En parlant de crise sanitaire : vous avez été contrainte, au début surtout, de prendre très rapidement des décisions lourdes de conséquences. Comment avez-vous vécu cette période ?

Heureusement, je n’ai pas eu à prendre ces décisions seule ; j’ai toujours pu compter sur le soutien de la Commission administrative et des présidents et présidentes de cour. Reste que cette période a été difficile. Au début, quand nous ne savions pas si l’activité du tribunal pourrait se maintenir, les réactions ont été très vives. En plus de ces incertitudes, les inégalités au tribunal me tracassaient, car si beaucoup d’entre nous pouvaient travailler à domicile, d’autres devaient travailler sur place. Je suis contente que la situation se soit détendue depuis, même si d’autres questions se posent aujourd’hui.

Par exemple ?

L’une d’elles concerne les modalités du travail collectif à l’avenir. Certains se sont en effet bien adaptés au travail à domicile, tandis que d’autres souhaiteraient revenir à la situation prépandémique. La directive sur le travail mobile, qui est entrée en vigueur en octobre dernier, nous donne désormais une plus grande latitude, même s’il faudra bien sûr l’adapter au fur et à mesure du processus de numérisation. Car il ne faut pas se leurrer : la transformation numérique va changer radicalement le monde du travail que nous connaissons.

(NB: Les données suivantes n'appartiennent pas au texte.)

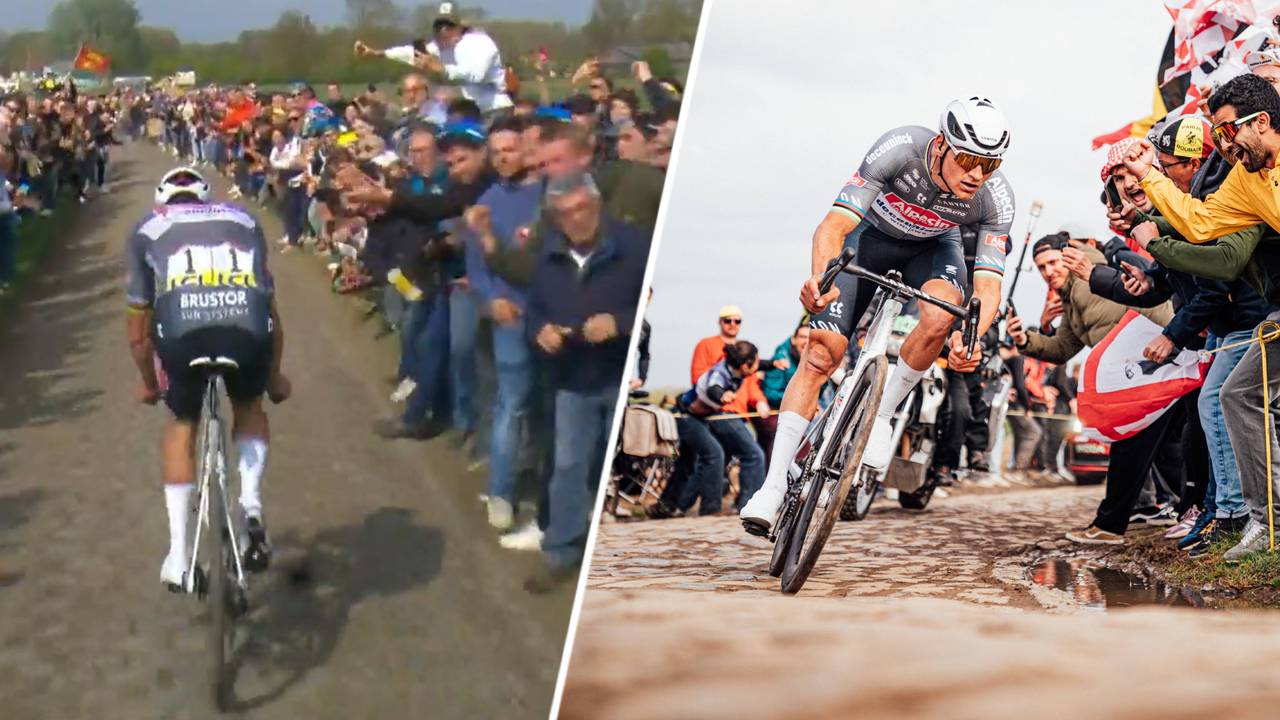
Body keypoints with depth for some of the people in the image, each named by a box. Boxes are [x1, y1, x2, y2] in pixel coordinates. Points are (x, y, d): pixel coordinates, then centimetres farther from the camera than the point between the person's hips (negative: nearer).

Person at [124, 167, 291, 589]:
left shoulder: (148, 231, 28)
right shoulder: (244, 222, 33)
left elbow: (138, 333, 29)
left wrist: (148, 383, 48)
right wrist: (274, 376, 52)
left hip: (183, 335, -1)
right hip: (249, 332, 1)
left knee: (181, 423, 27)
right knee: (249, 407, 33)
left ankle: (178, 556, 22)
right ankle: (251, 508, 12)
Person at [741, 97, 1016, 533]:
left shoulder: (996, 199, -29)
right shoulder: (900, 149, -36)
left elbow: (987, 284, -30)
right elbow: (833, 225, -40)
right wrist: (821, 277, -61)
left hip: (932, 245, 2)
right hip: (870, 232, -1)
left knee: (942, 314, -34)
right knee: (821, 354, -14)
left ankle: (880, 416, -11)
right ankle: (774, 485, -11)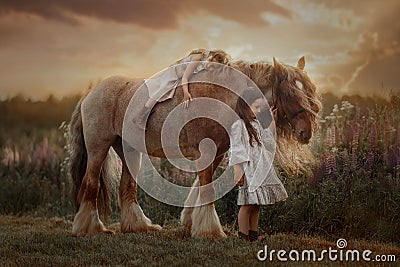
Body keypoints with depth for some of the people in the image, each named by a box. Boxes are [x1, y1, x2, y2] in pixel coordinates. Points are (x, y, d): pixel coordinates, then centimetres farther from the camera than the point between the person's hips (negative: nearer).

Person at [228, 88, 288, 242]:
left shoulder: (255, 124, 15)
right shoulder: (238, 125, -10)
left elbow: (266, 142, 24)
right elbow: (236, 151, -14)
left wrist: (272, 121, 20)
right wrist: (237, 172, -19)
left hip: (261, 170, 8)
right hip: (248, 172, -8)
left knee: (256, 205, 11)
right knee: (247, 205, -4)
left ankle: (254, 236, 17)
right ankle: (244, 238, 2)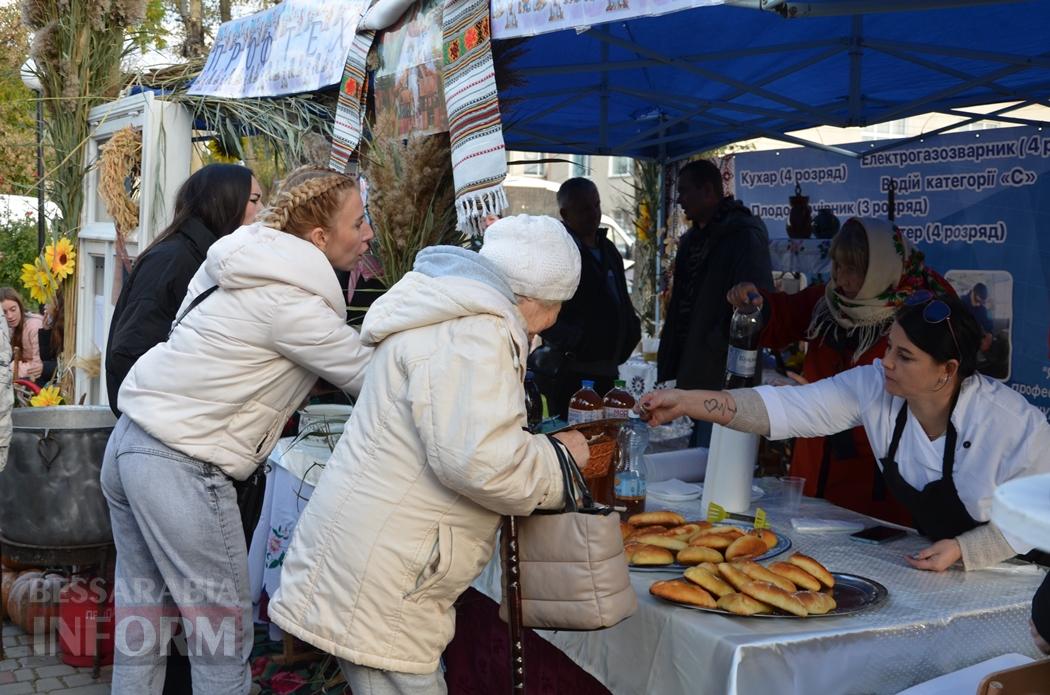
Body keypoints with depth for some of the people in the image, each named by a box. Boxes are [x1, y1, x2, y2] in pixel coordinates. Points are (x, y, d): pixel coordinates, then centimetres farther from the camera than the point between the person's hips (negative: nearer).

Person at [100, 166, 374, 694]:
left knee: (141, 617, 19)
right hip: (181, 466, -9)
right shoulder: (291, 304, -16)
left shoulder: (246, 267, 7)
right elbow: (367, 376, -7)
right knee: (223, 631, 2)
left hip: (130, 443, 9)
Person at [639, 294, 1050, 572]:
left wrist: (962, 550, -28)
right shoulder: (875, 389, -14)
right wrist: (686, 402, -31)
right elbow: (787, 408, -21)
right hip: (922, 562, 5)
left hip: (1002, 575, -4)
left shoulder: (1015, 424, -24)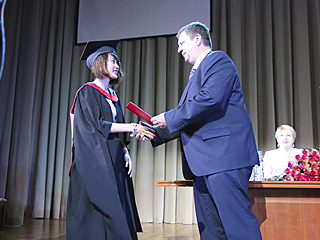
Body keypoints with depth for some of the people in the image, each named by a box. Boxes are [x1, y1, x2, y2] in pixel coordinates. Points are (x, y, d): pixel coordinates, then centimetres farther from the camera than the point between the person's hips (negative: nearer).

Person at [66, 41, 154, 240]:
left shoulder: (113, 97, 18)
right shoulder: (87, 92, -3)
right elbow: (97, 125, -15)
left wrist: (125, 153, 4)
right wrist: (133, 127, -15)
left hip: (114, 162, 7)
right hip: (95, 161, -7)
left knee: (117, 216, 3)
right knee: (97, 215, -8)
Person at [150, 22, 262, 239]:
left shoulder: (219, 60, -1)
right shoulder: (197, 73, 28)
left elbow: (210, 99, -19)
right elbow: (188, 120, 27)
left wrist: (169, 118, -11)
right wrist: (156, 132, 17)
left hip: (223, 155, -10)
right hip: (203, 162, 10)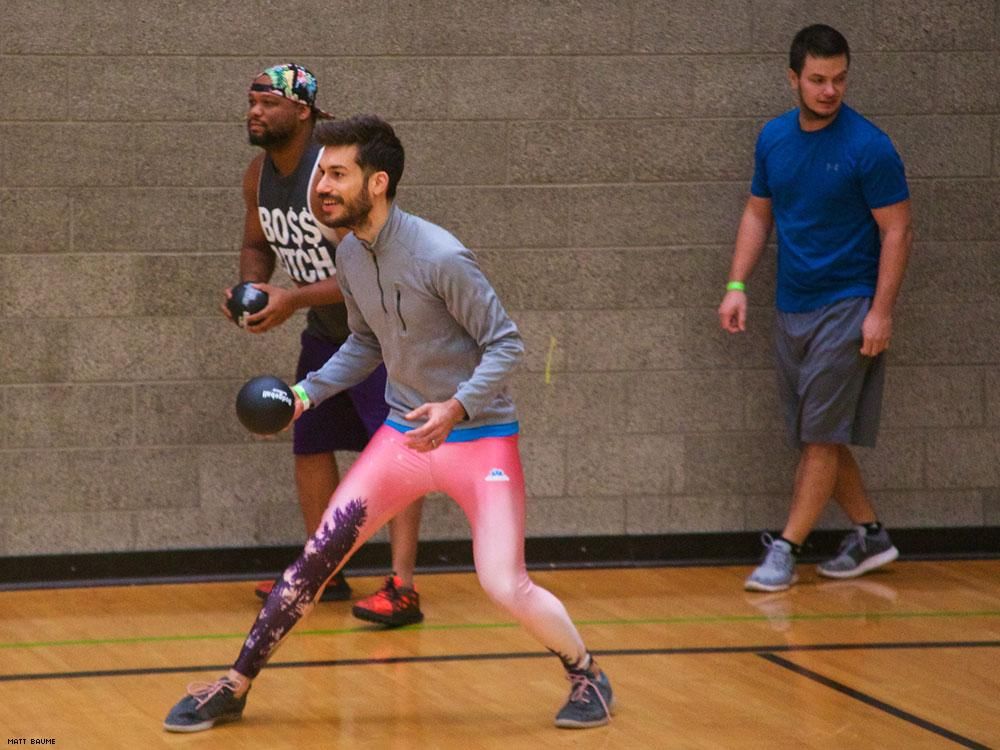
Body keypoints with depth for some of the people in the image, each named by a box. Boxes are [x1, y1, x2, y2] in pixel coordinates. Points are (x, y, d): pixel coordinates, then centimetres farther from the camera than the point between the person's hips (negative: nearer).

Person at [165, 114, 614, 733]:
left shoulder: (441, 257, -22)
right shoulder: (351, 255, 1)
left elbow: (506, 343, -16)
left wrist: (457, 408, -30)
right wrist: (308, 391, 5)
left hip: (479, 436, -6)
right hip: (404, 434, 6)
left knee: (505, 587, -15)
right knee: (317, 558, -1)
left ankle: (586, 675, 13)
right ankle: (235, 688, 10)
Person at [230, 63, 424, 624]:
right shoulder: (259, 176, -2)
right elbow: (258, 246, 14)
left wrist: (293, 301, -33)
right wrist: (251, 289, -8)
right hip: (327, 327, 9)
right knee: (310, 446, 12)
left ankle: (403, 589, -19)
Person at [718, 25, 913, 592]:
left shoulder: (868, 147, -12)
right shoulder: (774, 139, 6)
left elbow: (897, 230, -10)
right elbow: (758, 214, 17)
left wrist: (881, 312, -16)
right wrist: (738, 285, 5)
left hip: (848, 306, -7)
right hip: (792, 307, 7)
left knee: (822, 437, -6)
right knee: (816, 435, 9)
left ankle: (786, 551, -3)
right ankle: (870, 535, 21)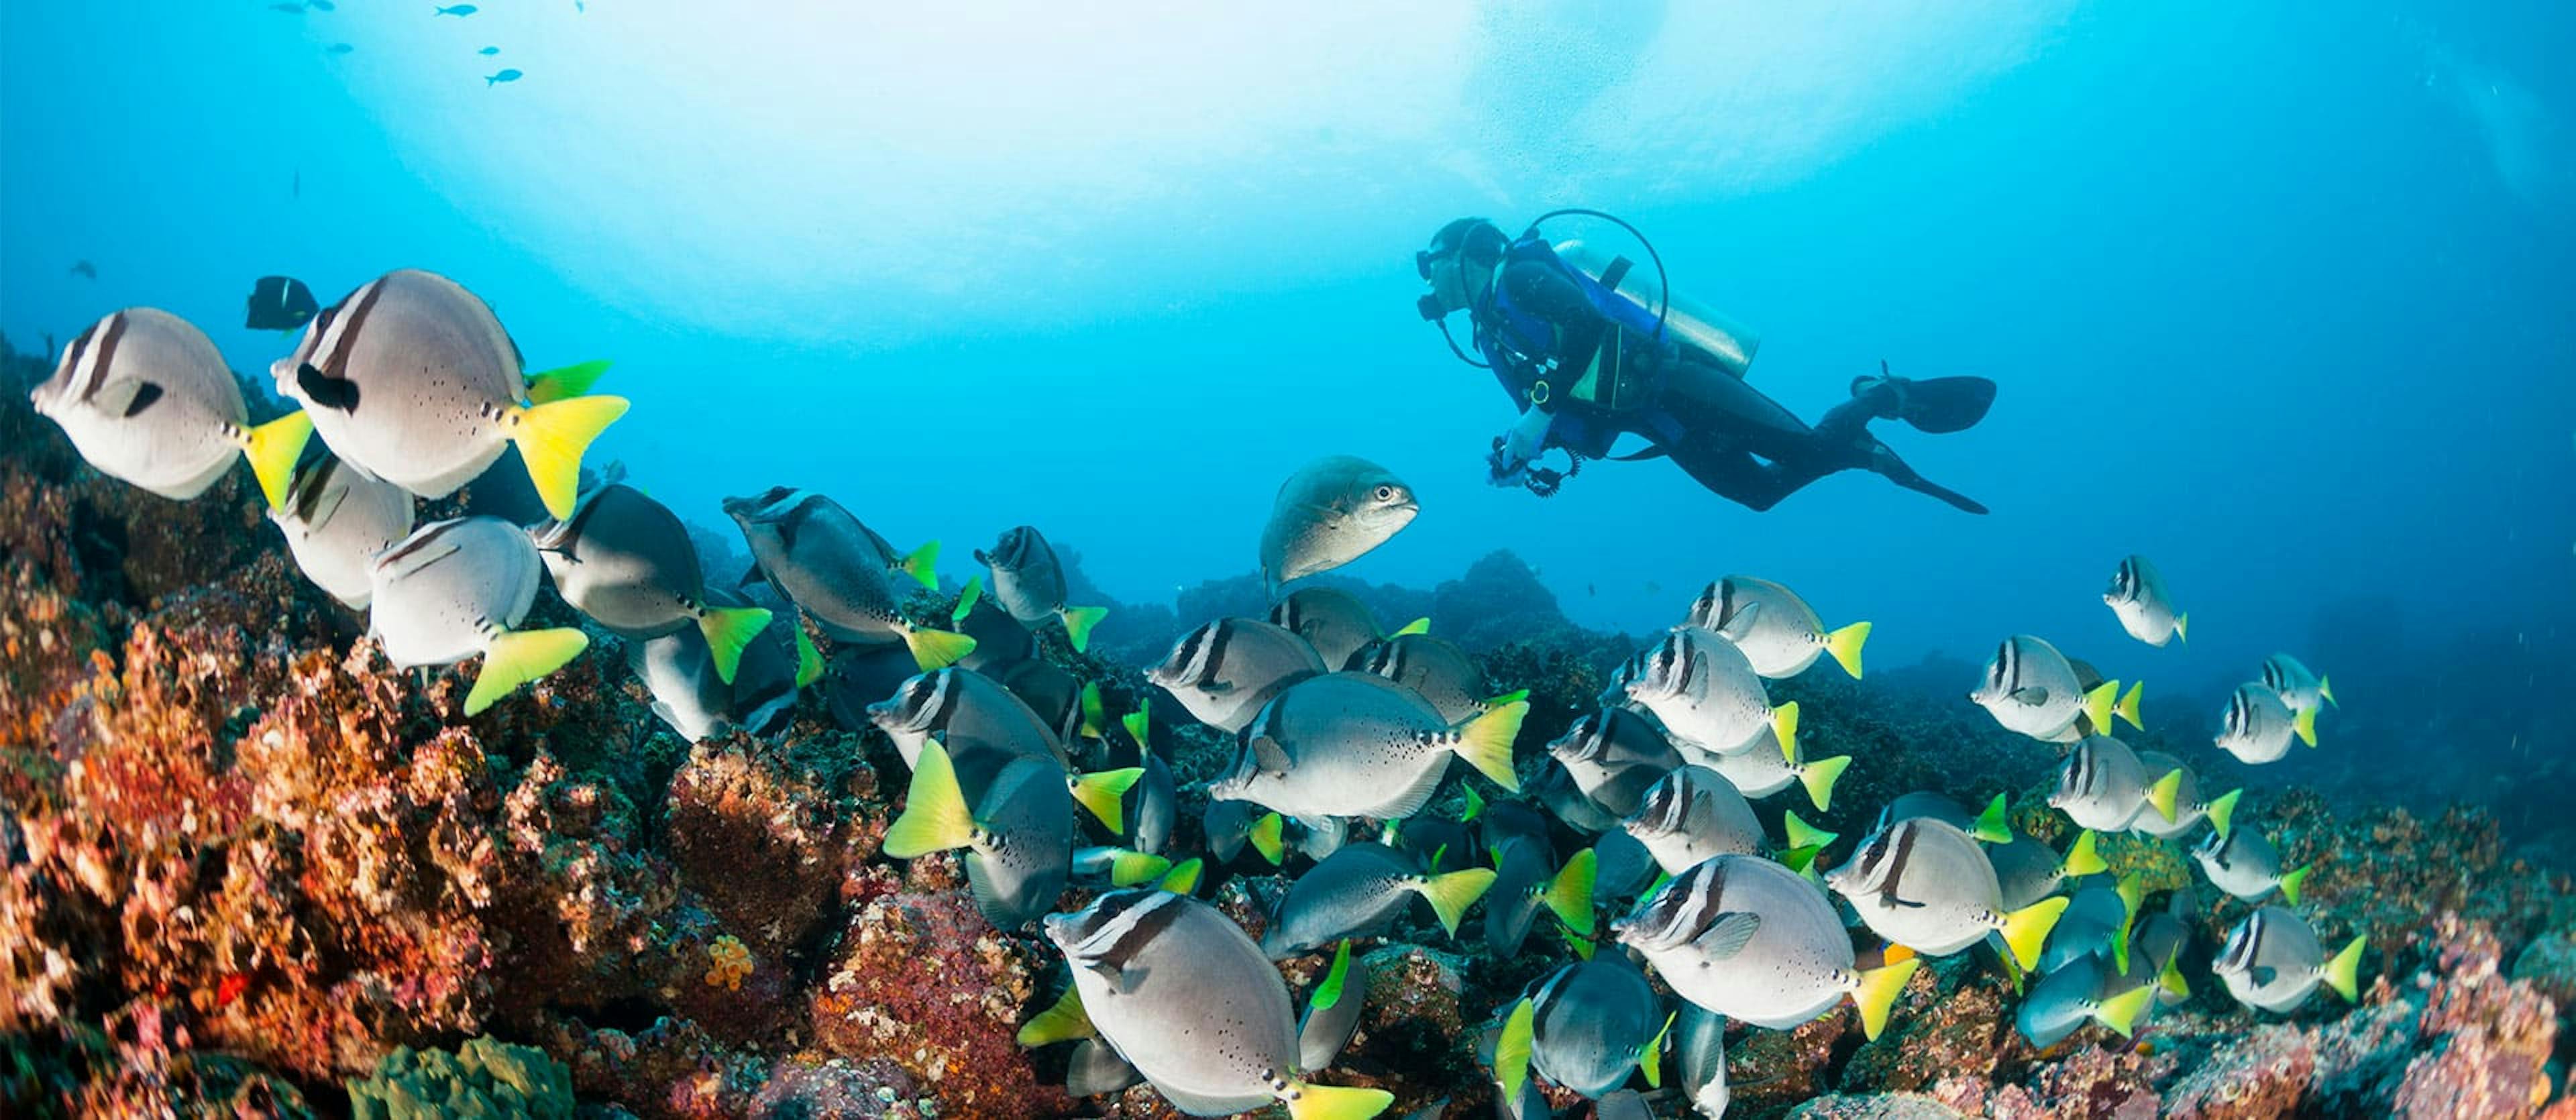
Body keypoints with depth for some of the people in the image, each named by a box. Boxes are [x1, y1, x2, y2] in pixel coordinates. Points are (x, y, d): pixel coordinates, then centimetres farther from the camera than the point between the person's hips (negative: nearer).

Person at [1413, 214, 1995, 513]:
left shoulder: (1517, 275, -8)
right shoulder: (1491, 335, 19)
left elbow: (1588, 325, -26)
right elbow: (1557, 409, 20)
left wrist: (1538, 415, -27)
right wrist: (1520, 452, -1)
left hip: (1672, 382, -9)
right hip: (1658, 419, 9)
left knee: (1810, 449, -12)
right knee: (1762, 489, 11)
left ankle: (1889, 396, 11)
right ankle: (1861, 451, 25)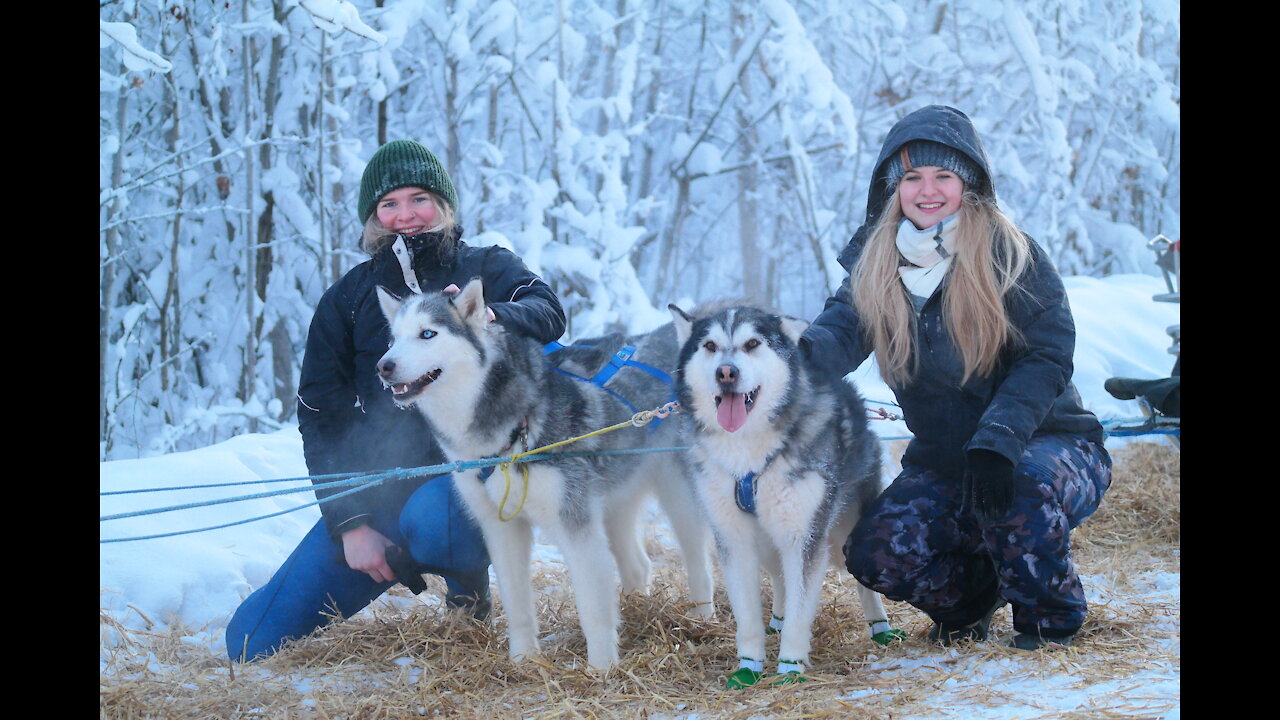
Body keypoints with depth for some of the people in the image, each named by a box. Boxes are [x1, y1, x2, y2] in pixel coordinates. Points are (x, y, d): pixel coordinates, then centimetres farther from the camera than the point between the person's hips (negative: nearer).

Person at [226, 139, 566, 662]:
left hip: (467, 467, -3)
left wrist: (492, 317, -40)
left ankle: (468, 579, -4)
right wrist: (350, 523, -7)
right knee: (251, 642, -3)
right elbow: (321, 414, 4)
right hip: (377, 481, 3)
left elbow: (547, 314, -16)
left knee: (429, 520, -41)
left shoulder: (487, 269, 4)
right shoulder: (348, 299, 8)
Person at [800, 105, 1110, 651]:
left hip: (1049, 442, -4)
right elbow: (842, 332, -16)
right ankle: (971, 596, 15)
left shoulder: (1011, 255, -13)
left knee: (1026, 487, -38)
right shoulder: (875, 261, -2)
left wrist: (996, 441, -34)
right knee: (875, 554, -18)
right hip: (941, 458, 4)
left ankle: (1050, 617, -7)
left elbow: (1047, 356, -18)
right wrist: (798, 350, -42)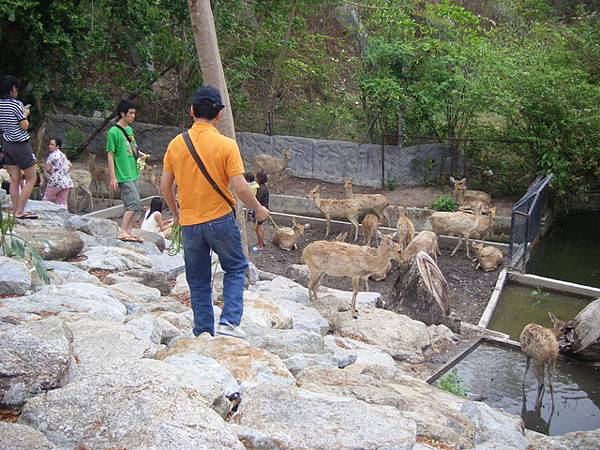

Au début de votre présidence, vous aviez affirmé que des pressions extérieures risquaient de mettre à mal l’équilibre du tribunal. Qu’en est-il aujourd’hui ?

La politisation de la justice reste hélas d’actualité. Pour garantir l’indépendance de la justice et son autonomie institutionnelle, il faut impérativement résister à toute tentative de politisation, d’où qu’elle vienne. Il n’en va pas autrement à l’interne.

Vous quittez aujourd’hui le TAF pour rejoindre le Tribunal fédéral. Dans quel état d’esprit ?

Quitte à me répéter, je dirais mi-larmes, mi-sourire. J’ai toujours aimé travailler ici et je garderai de beaux souvenirs de mes années au TAF. Dans le même temps, je n’aime pas rester statique, je me réjouis donc de ce nouveau défi. Je poursuivrai ma carrière initiée (et prolongée) au TAF dans une autre structure, dotée d’une autre culture et entourée d’autres personnes. Je me réjouis aussi d’avoir moins de responsabilités à assumer et de pouvoir consacrer plus de temps au travail juridictionnel.